Ce délai de prescription est « cruel envers la victime », poursuivait MPrémont. Les longs débats que ce délai de prescription entraîne devant les tribunaux « ont pour effet de décourager la victime et de l’épuiser physiquement, psychologiquement et financièrement. Elle risque de délaisser son action, alors même que dans bien des cas, les abus ont été admis et même condamnés dans une instance criminelle ».

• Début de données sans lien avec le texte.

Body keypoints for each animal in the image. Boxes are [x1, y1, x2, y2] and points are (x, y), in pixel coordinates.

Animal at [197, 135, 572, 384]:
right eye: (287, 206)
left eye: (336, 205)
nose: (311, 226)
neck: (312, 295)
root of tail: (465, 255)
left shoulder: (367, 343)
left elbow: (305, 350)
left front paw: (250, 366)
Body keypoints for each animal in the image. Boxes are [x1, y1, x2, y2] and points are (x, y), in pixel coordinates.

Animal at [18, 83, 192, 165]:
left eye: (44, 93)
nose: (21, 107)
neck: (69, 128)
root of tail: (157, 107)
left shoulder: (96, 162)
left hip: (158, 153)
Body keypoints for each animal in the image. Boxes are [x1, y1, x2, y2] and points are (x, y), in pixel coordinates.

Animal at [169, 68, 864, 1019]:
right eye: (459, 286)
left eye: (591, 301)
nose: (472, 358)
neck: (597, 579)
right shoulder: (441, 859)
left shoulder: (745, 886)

L’expert en droit civil Sébastien Grammond, qui enseigne à l’Université d’Ottawa, est du même avis. 

« Les arguments techniques qu’on avance parfois pour justifier cela [le délai de prescription] ne tiennent pas. C’est une question de justice sociale. Qu’est-ce qui est le plus important ? La justice ou la tradition juridique ? Il faut s’adapter. »

— Me Sébastien Grammond

Me Grammond déplore la timidité de la réponse des ministres de la Justice qui se sont succédé depuis dix ans, malgré une quasi-unanimité dans le milieu juridique. Un rapport commandé par l’ancien ministre péquiste Bertrand St-Arnaud à l’ex-juge René Dussault avait pourtant détaillé cinq scénarios juridiques pour tempérer ou éliminer complètement le délai de prescription. Ce rapport, livré en 2014, est resté lettre morte.

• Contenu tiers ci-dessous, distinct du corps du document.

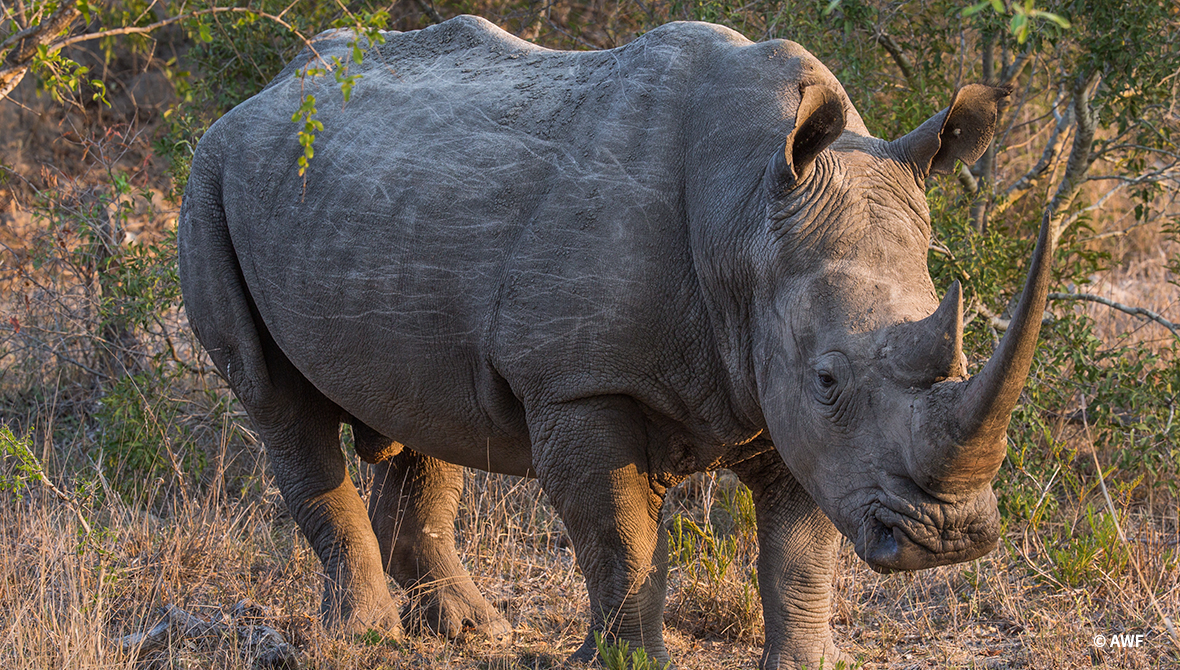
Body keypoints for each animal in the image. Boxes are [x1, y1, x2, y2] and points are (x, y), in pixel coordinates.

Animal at [178, 15, 1054, 668]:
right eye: (831, 377)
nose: (948, 539)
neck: (746, 217)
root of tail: (266, 89)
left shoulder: (783, 394)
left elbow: (800, 553)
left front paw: (804, 663)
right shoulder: (581, 382)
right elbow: (621, 540)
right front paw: (624, 662)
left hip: (370, 205)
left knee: (421, 408)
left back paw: (473, 630)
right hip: (210, 175)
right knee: (275, 400)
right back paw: (368, 638)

COMMENT EXPLIQUER CETTE INACTION DE QUÉBEC ? 

« J’ai bien l’impression que les communautés religieuses font du lobbying pour ne pas qu’on modifie la loi afin de faciliter les poursuites », croit Me Grammond. « Moi, je pense plutôt que le gouvernement sait très bien qu’il pourrait lui-même être poursuivi. Ils ont peur de devoir passer à la caisse eux aussi », dit l’avocat Alain Arseneault, puisque les établissements scolaires ou de santé où se sont produites les agressions étaient en partie financés par l’État.

Roger Lessard, qui livre bataille aux côtés de Pierre Bolduc depuis sept ans pour que les victimes aient accès à la justice, croit qu’une levée du délai de prescription mènerait à nombre de nouvelles poursuites. « S’ils faisaient sauter le délai de prescription, l’Église n’aurait pas d’autre choix que de prendre conscience de l’ampleur du problème qu’elle a sur les bras. Il y a des centaines de victimes qui n’ont pas accès à la justice », estime-t-il.

« Je ne comprends pas l’insensibilité du gouvernement par rapport aux victimes d’agressions sexuelles. Il y a une frilosité qui ne s’explique pas par des arguments juridiques », dit le député de la CAQ, Simon Jolin-Barrette, qui, de sa propre initiative, a présenté à l’Assemblée nationale un projet de loi pour rendre les agressions sexuelles imprescriptibles. Les partis d’opposition sont d’ailleurs tous d’accord sur la nécessité d’abolir le délai de prescription.

Malgré nos demandes répétées, la ministre Stéphanie Vallée s’est refusée à tout commentaire.